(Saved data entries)
☆ ☆ ☆ ☆

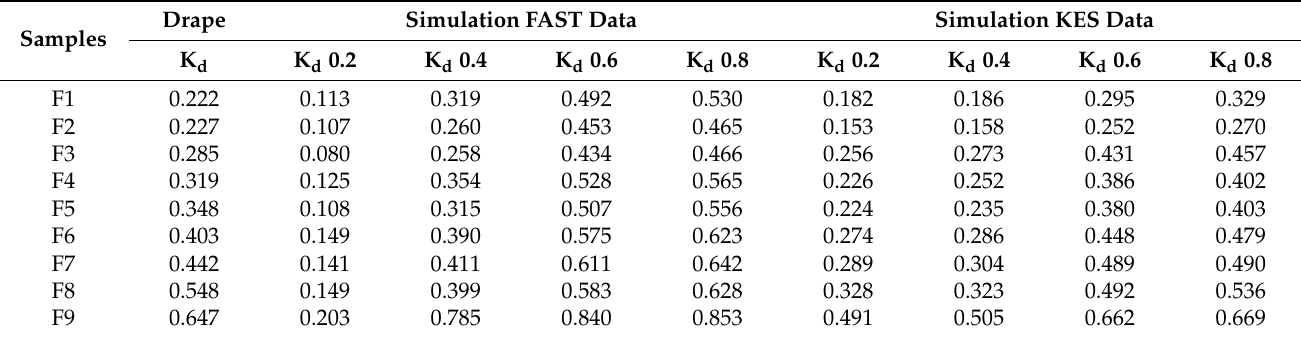
Table 6. Values of drape coefficients of simulated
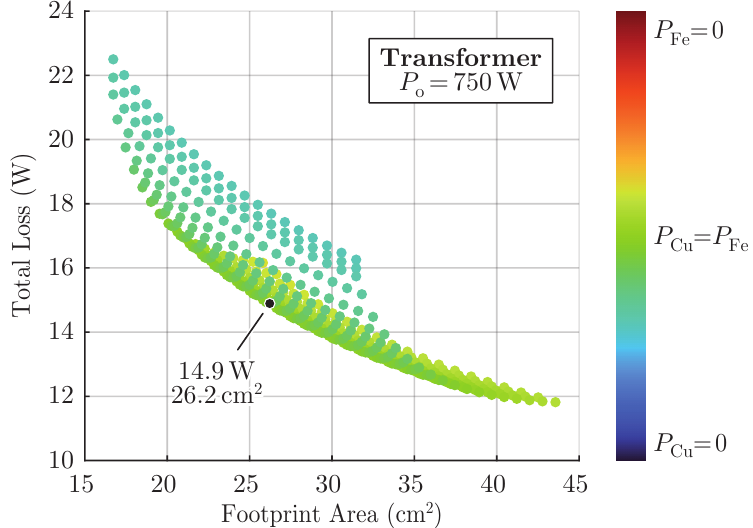
Figure 17. Transformer Pareto front optimized at 50% load by increasing limb and yoke cross- sectional areas according to case (i) of Figure 18a, which shows that 8.11W/6.59W of core/winding losses is optimal on Figure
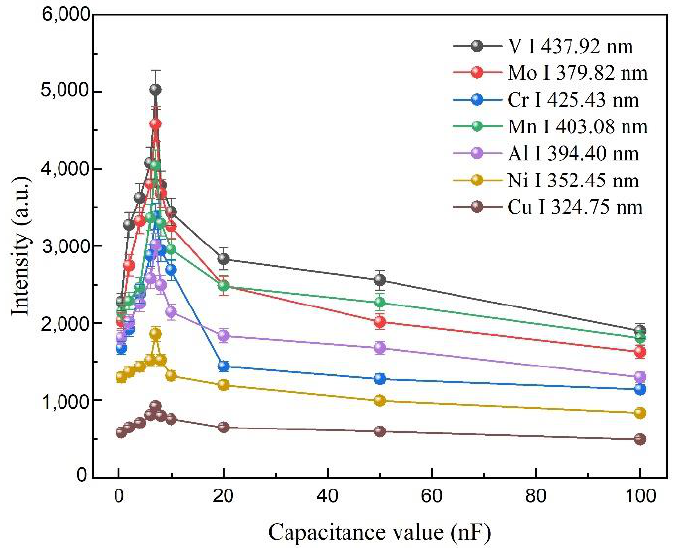
Figure 4. Plots of V, Mo, Cr, Mn, Al, Ni, and Cu elements spectrum signal intensities observed in fs LA-SIBS under different discharge capacitances.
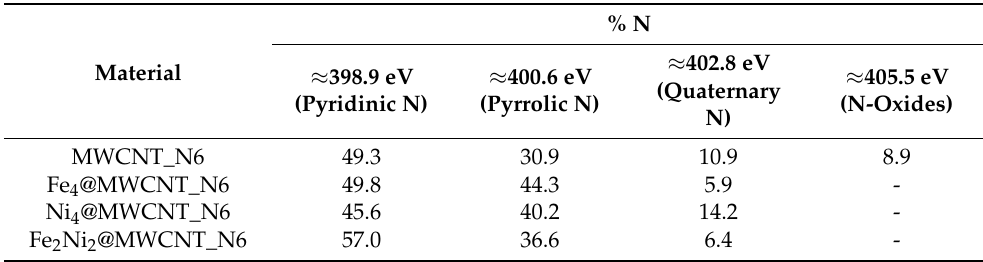
Table 2. Relative atomic percentages of nitrogen obtained from the XPS high-resolution N1s spectra of the prepared carbon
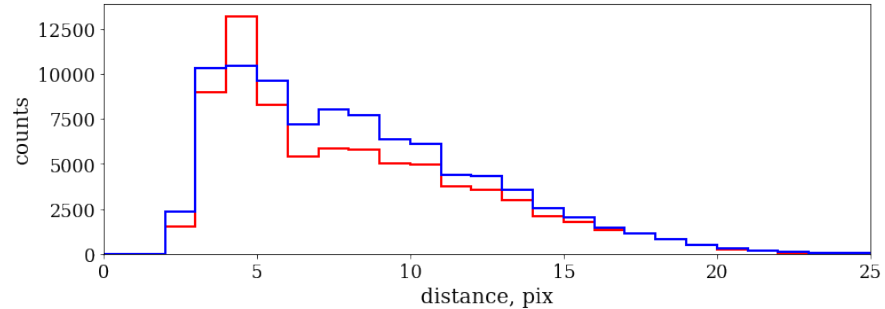
Figure 9. Distribution of distances between the photon pairs in the same fiber for fiber 1 (red) and fiber 2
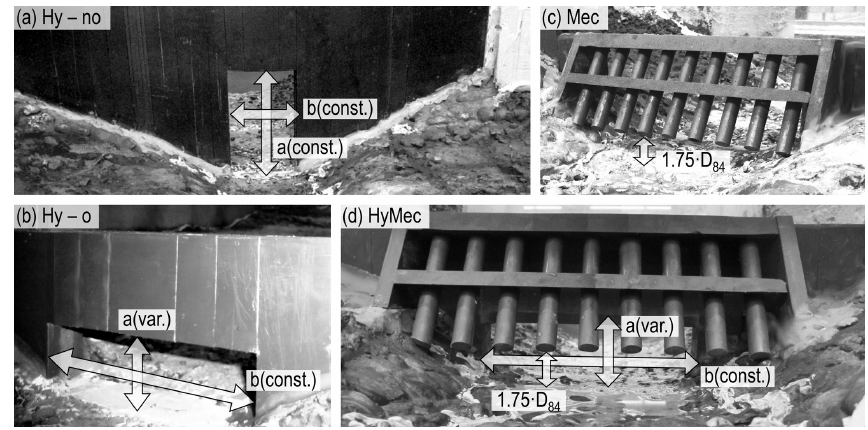
Figure 6. Tested barrier types: hydraulic deposition control only with constriction height a and width b ; (a) case Hy-no without the possi- bility of structure overflow and (b) case Hy-o, with limited barrier height (0.11m); mechanical deposition control by (c) a bar screen (case Mec) with a height of 0.11m; and (d) the combination of hydraulic and mechanical deposition control (case HyMec), with the bar screen superposed to the flow constriction with variable constriction height a and constant width b .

☆ ☆ ☆ ☆

- _What you are asked to do_
Check the data above and report how many lines include the word "Table", using a bare number.

- _Exercise result_
2